By road, sea or plane, getting to Oman from the UAE is pretty easy. It’s a contradiction to it’s neighbouring country. Oman is much larger, much older and much more relaxed and whilst it has had its fair share of tourists over the years visiting Muscat, the Musandam. and most recently Salalah, it is still relatively unknown and unexplored by the masses.
I’ve been to Oman more times that I can count and despite the short distance and shared religion and on the whole, similar culture, even spending as little as a day there can feel like a refreshment for the soul. It is calmer, it is beautiful and it is slower. The slower pace of life has more of that familiar pioneering expatriate feeling.
There are loads of great places to explore and camp in Oman, I’ve recently been to the Sultanate twice with two very different experiences.
Dolphin watching in Khasab
Khasab is at the tip of Oman, a marine town with a former military outpost. Tourists and residents can take a dhow and spend the day coasting through the inlets snorkeling, swimming and if lucky dolphin watching.
The experience is relatively unchanged from what it was about twenty years ago, although now you can email Mr. Boatman to book your trip rather than having to rely on word of mouth.
My friends and I embarked on a road trip through the northern Emirates to the Omani boarder, a rather untimely journey ill-managed due road-works taking place in the centre of Ras Al Khaimah. Still, minus a rumble and tumble at the boarder post leaving the country, it was fairly smooth driving, taking approximately 2.5 hours.
Entering Oman, making our way to Khasab is a stretch of windy mountainous roads, bending past small coves and hamlets to the marine town of Khasab.

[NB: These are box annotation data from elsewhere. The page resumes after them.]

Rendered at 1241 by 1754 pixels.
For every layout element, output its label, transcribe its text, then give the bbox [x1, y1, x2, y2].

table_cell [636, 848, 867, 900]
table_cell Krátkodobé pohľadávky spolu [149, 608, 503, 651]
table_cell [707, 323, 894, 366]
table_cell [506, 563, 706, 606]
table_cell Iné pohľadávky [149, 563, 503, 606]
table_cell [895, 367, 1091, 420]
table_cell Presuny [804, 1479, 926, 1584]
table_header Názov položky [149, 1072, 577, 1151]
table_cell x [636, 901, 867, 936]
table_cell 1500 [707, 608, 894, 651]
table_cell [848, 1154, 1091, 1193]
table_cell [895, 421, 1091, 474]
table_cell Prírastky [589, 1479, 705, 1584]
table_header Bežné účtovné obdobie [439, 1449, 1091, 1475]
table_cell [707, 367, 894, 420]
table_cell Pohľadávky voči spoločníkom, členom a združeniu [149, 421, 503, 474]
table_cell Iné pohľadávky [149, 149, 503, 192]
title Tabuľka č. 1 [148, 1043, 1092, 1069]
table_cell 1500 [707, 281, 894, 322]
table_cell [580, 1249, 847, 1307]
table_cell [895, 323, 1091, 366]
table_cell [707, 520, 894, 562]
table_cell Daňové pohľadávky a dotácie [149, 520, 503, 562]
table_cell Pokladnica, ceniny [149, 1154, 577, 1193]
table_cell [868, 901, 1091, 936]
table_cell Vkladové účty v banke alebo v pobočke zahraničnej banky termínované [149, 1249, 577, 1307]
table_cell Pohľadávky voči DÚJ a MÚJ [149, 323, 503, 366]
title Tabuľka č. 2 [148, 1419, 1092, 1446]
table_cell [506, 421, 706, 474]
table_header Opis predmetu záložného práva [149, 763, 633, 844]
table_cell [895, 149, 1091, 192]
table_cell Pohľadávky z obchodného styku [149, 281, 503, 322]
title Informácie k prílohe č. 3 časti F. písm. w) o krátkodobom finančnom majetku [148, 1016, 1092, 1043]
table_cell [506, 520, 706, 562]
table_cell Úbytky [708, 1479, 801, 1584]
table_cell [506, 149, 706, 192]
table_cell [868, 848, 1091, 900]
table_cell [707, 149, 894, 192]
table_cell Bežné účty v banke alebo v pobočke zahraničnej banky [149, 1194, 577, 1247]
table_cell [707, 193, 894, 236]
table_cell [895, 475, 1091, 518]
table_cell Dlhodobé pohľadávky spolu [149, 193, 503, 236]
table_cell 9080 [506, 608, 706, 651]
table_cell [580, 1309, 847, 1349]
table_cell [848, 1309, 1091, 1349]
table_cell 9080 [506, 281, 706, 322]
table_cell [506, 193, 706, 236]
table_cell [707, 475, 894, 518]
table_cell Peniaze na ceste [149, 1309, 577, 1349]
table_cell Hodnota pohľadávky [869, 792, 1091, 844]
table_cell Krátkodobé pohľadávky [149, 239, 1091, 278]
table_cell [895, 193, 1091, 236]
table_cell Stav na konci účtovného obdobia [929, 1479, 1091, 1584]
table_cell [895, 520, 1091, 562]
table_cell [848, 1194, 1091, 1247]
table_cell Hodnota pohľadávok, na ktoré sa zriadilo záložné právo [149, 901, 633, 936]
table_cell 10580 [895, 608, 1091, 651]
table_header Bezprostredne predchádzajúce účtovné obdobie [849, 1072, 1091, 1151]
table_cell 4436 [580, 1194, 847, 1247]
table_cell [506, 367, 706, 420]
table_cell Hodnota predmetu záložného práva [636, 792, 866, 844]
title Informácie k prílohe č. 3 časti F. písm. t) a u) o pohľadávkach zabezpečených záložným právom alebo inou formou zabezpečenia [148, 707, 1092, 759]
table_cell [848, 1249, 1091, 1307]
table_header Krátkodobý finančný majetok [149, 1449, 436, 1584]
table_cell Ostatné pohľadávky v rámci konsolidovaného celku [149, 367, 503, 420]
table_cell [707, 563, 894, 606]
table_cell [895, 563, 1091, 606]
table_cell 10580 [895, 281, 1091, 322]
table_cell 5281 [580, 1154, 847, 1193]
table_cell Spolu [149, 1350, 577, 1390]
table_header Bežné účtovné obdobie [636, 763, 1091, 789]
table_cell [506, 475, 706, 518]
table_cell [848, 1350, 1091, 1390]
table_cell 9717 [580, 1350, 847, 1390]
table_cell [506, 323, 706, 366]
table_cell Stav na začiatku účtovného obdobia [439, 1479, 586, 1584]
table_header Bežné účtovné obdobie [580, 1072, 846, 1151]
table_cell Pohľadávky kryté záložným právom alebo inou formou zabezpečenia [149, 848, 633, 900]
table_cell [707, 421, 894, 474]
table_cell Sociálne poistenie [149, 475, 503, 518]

The day is very much a low key affair, easily organised with like-minded people for some fresh air out of Dubai ahead of National Day celebrations. With luck on our side, we had our own dhow for the majority of the day.
A dhow is a traditional Arabic fishing boat originally made from wood sourced from India that came through the Middle East on the spices route, passing by on the way to Africa. The large boats are carpeted and most usually are skippered by a couple of friendly locals who have the knack of whistling dolphins to their boat as well as teaching keen snorkelers how to pick up oyster pearls and line fishing.
It’s something that I have done several times, never failing to disappoint. You are taken along the coastline, whilst the crew point out landmarks such as the famous Telegraph Island, a former British military communications outpost, so called because it was the centre of recently constructed telegraph poles. It is also, supposedly, one of the locations that the famous ‘going round the bend’ saying comes from. As the tale goes, officers sent to the post were starved of company and comfort, based in the middle of nowhere it would make them go a little loopy leading fellow mates to describe their manic feelings when they were told, they would soon be going round the bend.
Luxe living at the Chedi Muscat
The white-washed hotel includes Asian and Oman design features. In contrast to the simple pleasures of dhow cruising, the 5 * resort offers a different type of simple luxury. No fuss, nothing too glitzy – just a wonderful place to relax and recuperate.
The hotel, located on 18 November street is the perfect retreat. The gorgeous grounds, impeccable design and delicious food are really a treat for the all the senses. Each of the suites has Aqua di Parma products in the bathrooms, and the beds are so comfortable you feel like you’re falling asleep inside a a marshmallow. Some words of advice, do not sleep through breakfast.
Each of the dining outlets serves a selection of Asian inspired food, seafood, salads – and aside from some of the chocolate and pastry desserts – is all very health conscious. The Restaurant, the main dining restaurant additionally serves Middle Eastern, Indian, Japanese and Mediterranean cuisine. It has a wonderful patisserie array, prepared by Gilles Winterberg and also, my personal favourite on Friday serves brunch with a ‘Make your own Bloody Mary bar.’
I made it my personal mission to swim in each of the three pools at the resort. The Chedi Muscat houses the longest pool in the Middle East, The Long Pool is 103m and additionally the The Chedi and Serai pool – I got 2/3. Yoga on the front lawn and treatments at The Spa are rather lovely ways to the spend the afternoon and drinks by The Long Pool in the evening is a great setting for sundowners.